Once I got my supplies in order, I found a Diwali playlist on Saavn (the South Asian version of Spotify or Pandora) and started the ceremony. You start all Hindu pujas by welcoming Lord Ganesh because he's considered the remover of obstacles. I recited some prayers to Ganesh that I learned as a kid and found this sense of peace coming over me. Once I finished with the song I knew, I took the coins and washed them one by one. (FYI, I had three bowls. One of panchamrut, one of water, and one that was empty to pour into.) Using my right hand to hold the coin, I would take a spoon of the panchamrut in my left hand and pour it over the coin while rubbing it (as if I was cleaning it) with my right hand. Normally, this is something done by a couple or a pair where one person pours the spoon (with their right hand) and the other rubs the coin (with their right hand). Your left hand is considered dirty so you do everything with your right hand when it comes to Indians; eat, shake hands, transfer money, etc. After five spoons of the panchamrut, I would take the water and do the same thing, washing the nectar off. I would then dry the coin off and place it in my little temple and then making a red dot/mark on it. Once I was done with all of the coins, I brought out the prasad (cupcake) and then sat there and prayed for a little bit.

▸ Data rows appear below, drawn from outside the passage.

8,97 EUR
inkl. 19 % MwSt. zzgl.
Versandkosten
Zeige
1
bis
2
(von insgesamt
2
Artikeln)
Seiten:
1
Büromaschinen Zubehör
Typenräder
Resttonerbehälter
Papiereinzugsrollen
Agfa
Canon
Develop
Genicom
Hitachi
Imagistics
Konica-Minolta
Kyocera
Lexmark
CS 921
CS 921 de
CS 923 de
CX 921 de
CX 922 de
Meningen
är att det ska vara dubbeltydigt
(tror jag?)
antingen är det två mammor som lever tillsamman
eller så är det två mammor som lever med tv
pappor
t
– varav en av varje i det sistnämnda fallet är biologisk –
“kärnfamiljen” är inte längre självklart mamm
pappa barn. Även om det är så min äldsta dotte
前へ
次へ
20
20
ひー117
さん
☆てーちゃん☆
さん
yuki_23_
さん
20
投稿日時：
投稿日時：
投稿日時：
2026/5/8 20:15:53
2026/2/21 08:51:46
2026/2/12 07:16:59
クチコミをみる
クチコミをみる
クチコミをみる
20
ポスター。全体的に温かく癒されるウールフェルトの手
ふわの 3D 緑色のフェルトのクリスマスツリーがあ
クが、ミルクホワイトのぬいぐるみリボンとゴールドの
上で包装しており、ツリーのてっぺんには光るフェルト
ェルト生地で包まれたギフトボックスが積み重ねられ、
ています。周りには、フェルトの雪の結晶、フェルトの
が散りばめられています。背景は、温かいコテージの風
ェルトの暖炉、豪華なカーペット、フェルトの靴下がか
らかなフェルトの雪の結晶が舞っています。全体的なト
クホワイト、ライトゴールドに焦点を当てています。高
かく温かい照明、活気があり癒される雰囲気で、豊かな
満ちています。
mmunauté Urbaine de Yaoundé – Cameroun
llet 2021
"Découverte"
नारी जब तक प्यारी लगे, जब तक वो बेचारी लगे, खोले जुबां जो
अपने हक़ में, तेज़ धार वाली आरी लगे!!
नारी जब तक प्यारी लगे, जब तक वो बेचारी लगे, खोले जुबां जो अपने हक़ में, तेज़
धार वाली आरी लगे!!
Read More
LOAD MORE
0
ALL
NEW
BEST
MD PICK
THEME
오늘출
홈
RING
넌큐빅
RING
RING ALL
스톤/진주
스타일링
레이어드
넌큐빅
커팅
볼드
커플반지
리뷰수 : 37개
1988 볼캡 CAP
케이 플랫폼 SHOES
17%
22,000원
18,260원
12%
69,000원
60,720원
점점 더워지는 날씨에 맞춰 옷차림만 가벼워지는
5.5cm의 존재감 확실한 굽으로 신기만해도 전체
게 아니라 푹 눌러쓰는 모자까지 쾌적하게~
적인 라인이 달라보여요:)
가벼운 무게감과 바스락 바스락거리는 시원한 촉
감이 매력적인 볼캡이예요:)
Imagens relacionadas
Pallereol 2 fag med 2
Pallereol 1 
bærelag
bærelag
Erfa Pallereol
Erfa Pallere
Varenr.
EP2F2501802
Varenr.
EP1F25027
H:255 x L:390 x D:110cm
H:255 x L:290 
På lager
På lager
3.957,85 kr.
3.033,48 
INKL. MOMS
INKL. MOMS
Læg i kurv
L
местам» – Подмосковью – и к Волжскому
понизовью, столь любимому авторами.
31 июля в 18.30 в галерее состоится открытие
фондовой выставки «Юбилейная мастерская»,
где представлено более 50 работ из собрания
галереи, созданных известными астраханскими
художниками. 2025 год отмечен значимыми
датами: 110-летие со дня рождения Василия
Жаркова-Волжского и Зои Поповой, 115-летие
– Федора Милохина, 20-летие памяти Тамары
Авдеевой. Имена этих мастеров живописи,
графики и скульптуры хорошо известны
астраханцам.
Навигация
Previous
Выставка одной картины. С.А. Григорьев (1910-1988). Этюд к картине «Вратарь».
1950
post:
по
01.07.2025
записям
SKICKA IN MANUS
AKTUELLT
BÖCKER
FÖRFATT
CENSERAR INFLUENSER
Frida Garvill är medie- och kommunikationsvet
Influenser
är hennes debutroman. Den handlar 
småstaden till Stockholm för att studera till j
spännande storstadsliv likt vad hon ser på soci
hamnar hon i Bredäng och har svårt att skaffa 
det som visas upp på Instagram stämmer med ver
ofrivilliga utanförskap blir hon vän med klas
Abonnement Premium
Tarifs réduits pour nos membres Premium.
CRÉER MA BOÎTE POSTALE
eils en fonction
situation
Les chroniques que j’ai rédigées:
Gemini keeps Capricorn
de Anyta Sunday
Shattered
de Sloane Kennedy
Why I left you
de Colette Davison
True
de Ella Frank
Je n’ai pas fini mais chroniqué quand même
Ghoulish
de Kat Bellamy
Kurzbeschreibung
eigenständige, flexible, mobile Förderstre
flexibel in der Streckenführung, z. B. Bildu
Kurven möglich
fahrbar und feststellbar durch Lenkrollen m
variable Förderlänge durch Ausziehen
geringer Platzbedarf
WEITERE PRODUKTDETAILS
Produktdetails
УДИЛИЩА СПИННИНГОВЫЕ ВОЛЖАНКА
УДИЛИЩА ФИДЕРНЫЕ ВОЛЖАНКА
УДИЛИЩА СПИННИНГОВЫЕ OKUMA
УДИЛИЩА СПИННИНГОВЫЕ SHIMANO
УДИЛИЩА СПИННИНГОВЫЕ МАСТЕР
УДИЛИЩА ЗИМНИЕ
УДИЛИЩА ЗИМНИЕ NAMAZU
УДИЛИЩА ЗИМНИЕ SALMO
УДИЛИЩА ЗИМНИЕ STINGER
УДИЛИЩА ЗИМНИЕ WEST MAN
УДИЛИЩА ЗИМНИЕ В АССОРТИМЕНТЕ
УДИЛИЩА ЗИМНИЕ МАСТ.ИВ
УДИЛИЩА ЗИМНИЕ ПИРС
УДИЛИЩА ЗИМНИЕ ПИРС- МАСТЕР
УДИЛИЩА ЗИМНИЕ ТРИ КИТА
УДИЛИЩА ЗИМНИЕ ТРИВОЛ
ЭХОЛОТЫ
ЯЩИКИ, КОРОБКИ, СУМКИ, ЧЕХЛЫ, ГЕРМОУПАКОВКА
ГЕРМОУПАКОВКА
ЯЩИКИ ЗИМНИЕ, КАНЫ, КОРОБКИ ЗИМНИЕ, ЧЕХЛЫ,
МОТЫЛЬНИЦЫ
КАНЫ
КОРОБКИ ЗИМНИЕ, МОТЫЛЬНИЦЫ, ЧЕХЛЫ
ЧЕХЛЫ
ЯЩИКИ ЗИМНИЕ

I can't remember the last time I've felt so calm and relaxed, to the point where I got teary-eyed without any warning. Traditions and festivals like this remind me of home and it always gets me, just a little bit. It was a welcome and needed break in my day, almost a reminder that hey, things are going to be okay. And afterward, once I finished up, once I had my cupcake prasad, and I went back to my computer to work on planning my trip, things started to fall into place better than they had all day. Hmm. Interesting.